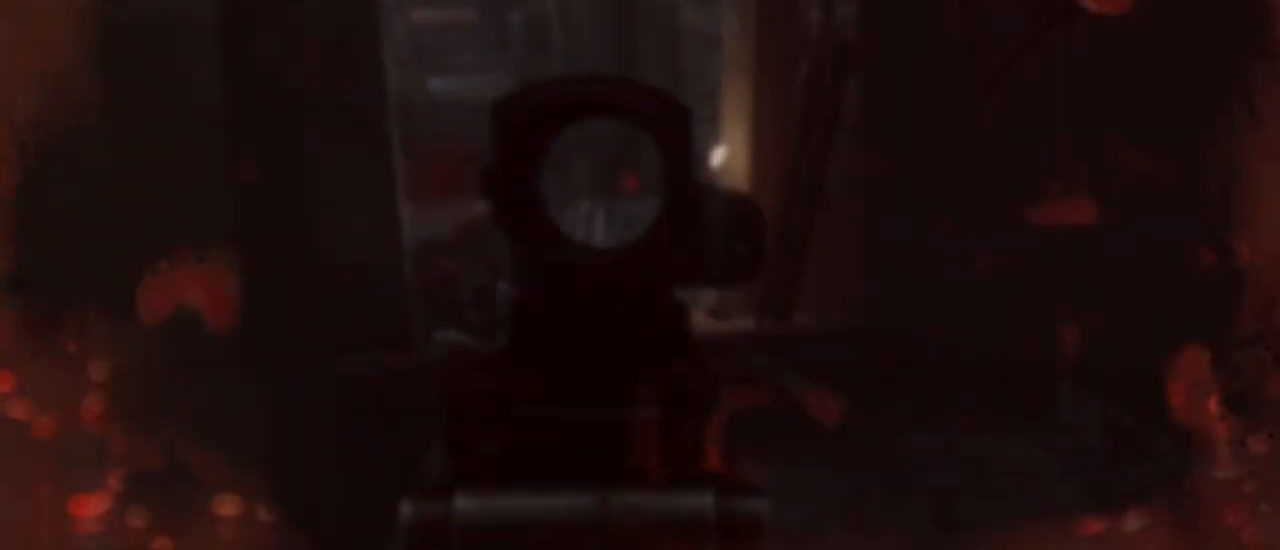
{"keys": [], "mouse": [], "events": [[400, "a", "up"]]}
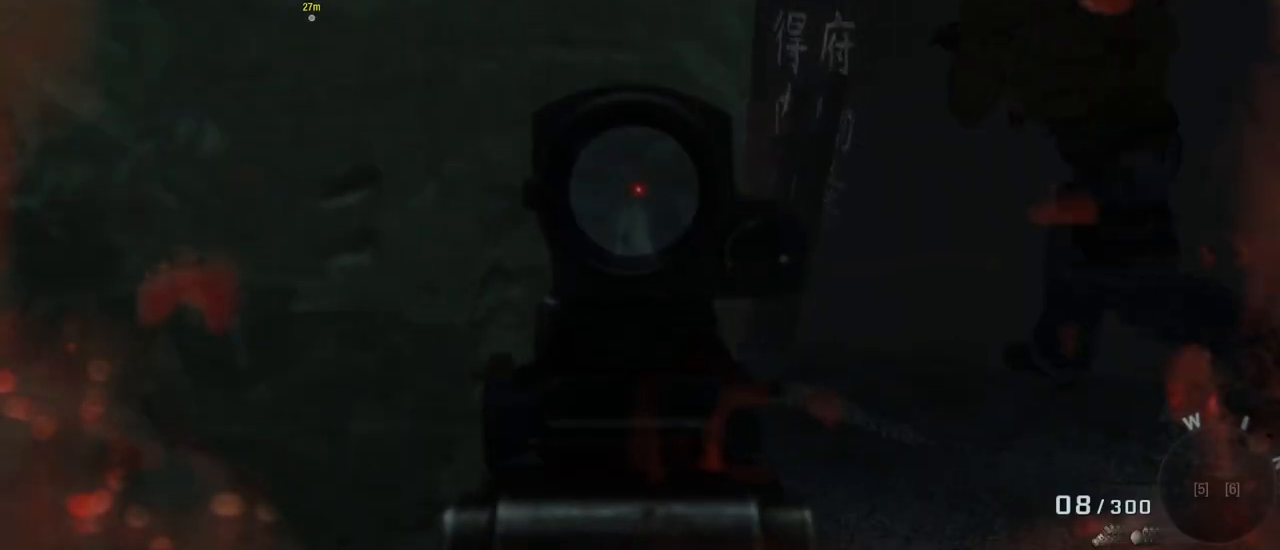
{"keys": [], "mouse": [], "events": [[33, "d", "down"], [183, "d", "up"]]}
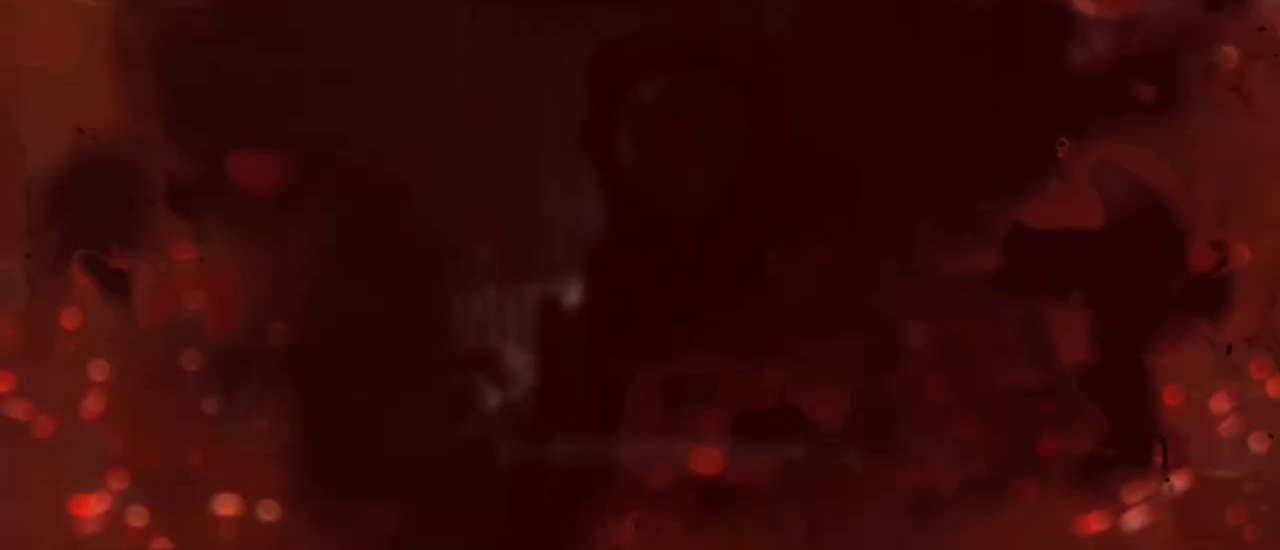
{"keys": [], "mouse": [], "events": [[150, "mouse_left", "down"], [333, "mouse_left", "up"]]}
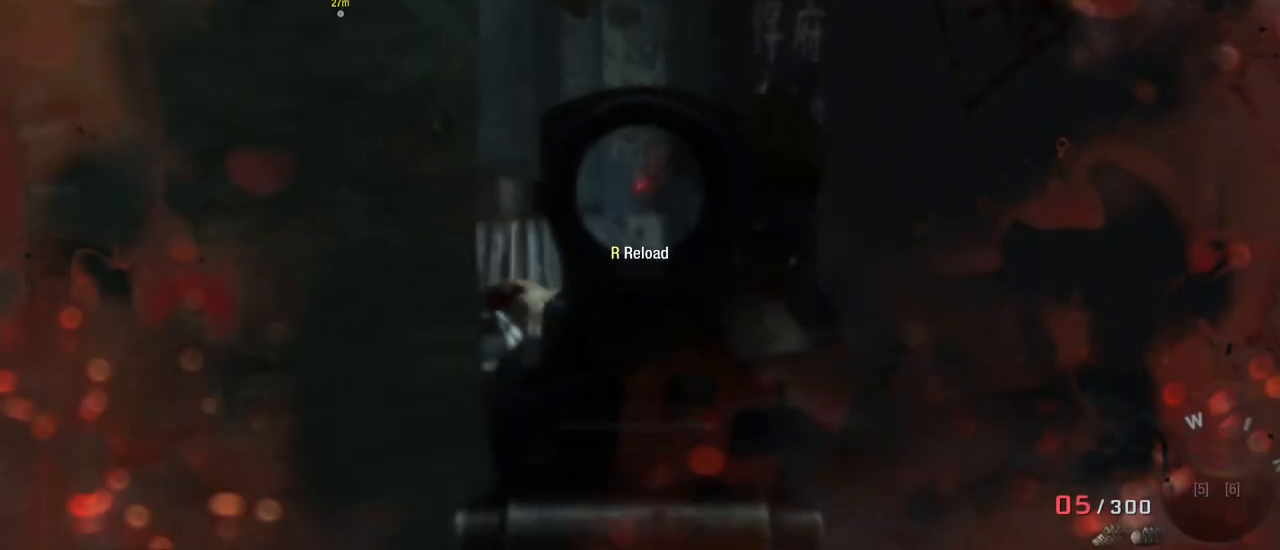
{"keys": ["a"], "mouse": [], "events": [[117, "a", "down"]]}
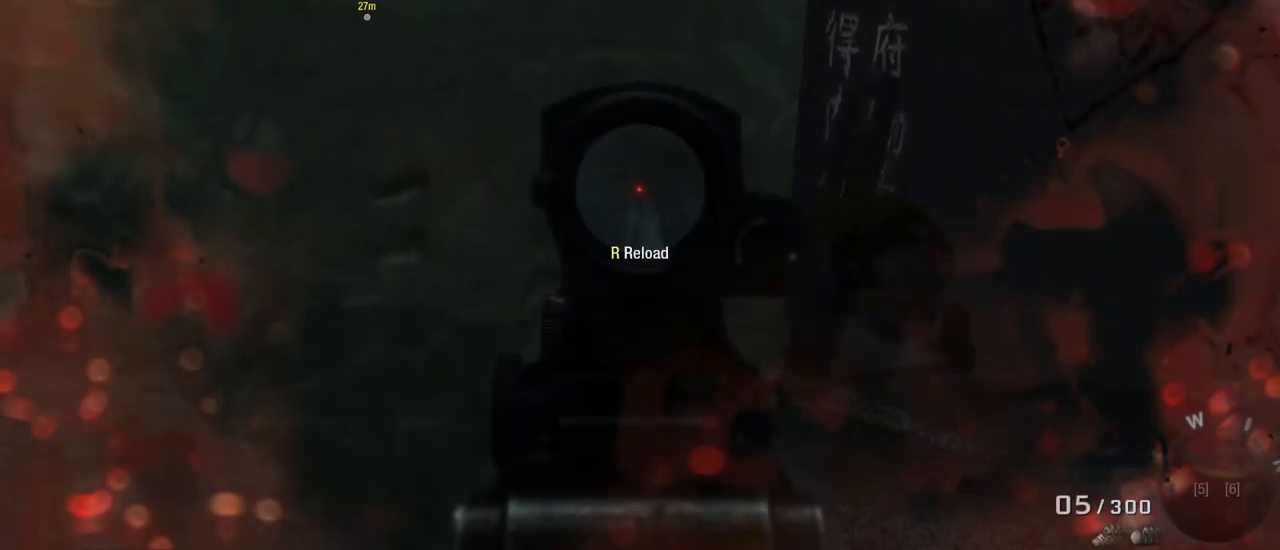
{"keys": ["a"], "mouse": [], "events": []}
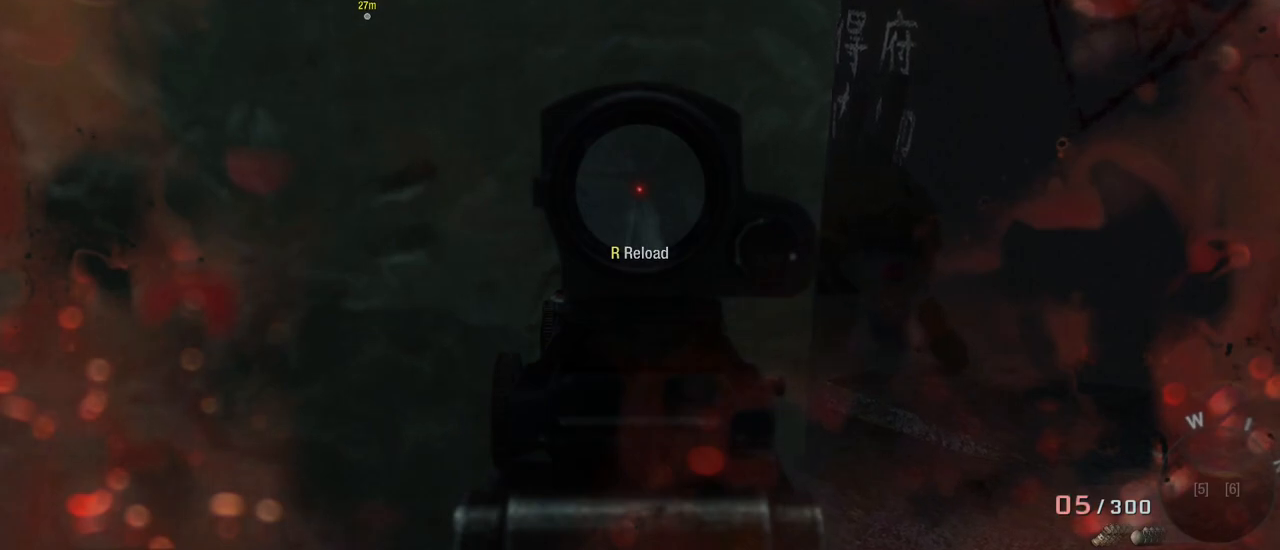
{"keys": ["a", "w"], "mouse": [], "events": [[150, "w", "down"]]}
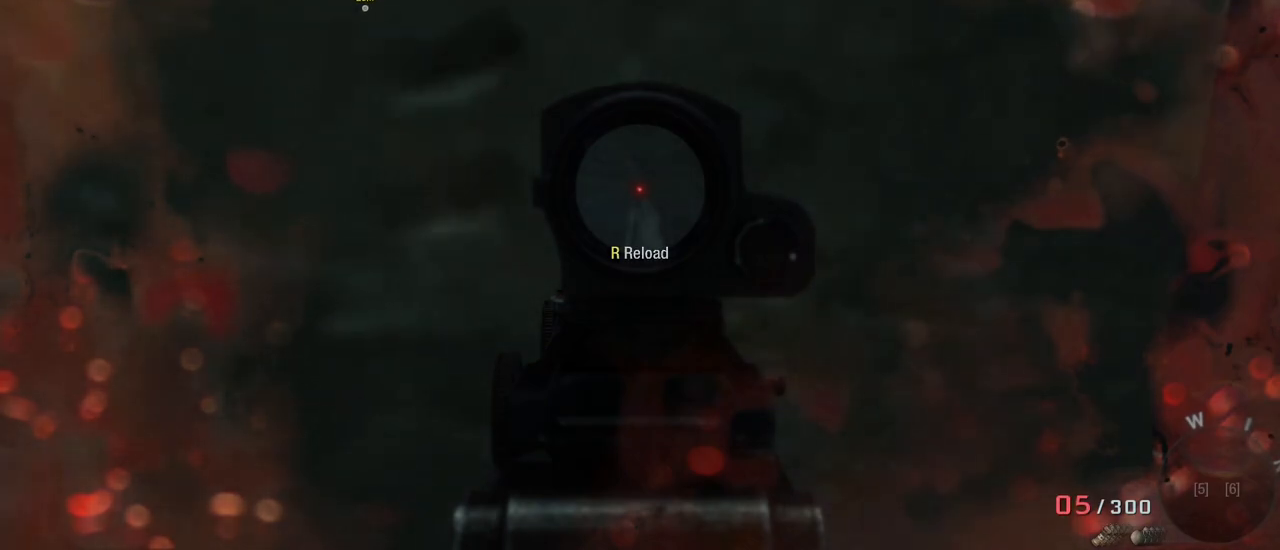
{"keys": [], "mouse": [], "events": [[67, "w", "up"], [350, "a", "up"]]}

■ ■ ■ ■ ■ ■ ■

→ **What you need to do**:
Write out the listing above in full, word for word, with no pictures.

→ **Expected answer**:
{"keys": [], "mouse": [], "events": [[400, "a", "up"]]}
{"keys": [], "mouse": [], "events": [[33, "d", "down"], [183, "d", "up"]]}
{"keys": [], "mouse": [], "events": [[150, "mouse_left", "down"], [333, "mouse_left", "up"]]}
{"keys": ["a"], "mouse": [], "events": [[117, "a", "down"]]}
{"keys": ["a"], "mouse": [], "events": []}
{"keys": ["a", "w"], "mouse": [], "events": [[150, "w", "down"]]}
{"keys": [], "mouse": [], "events": [[67, "w", "up"], [350, "a", "up"]]}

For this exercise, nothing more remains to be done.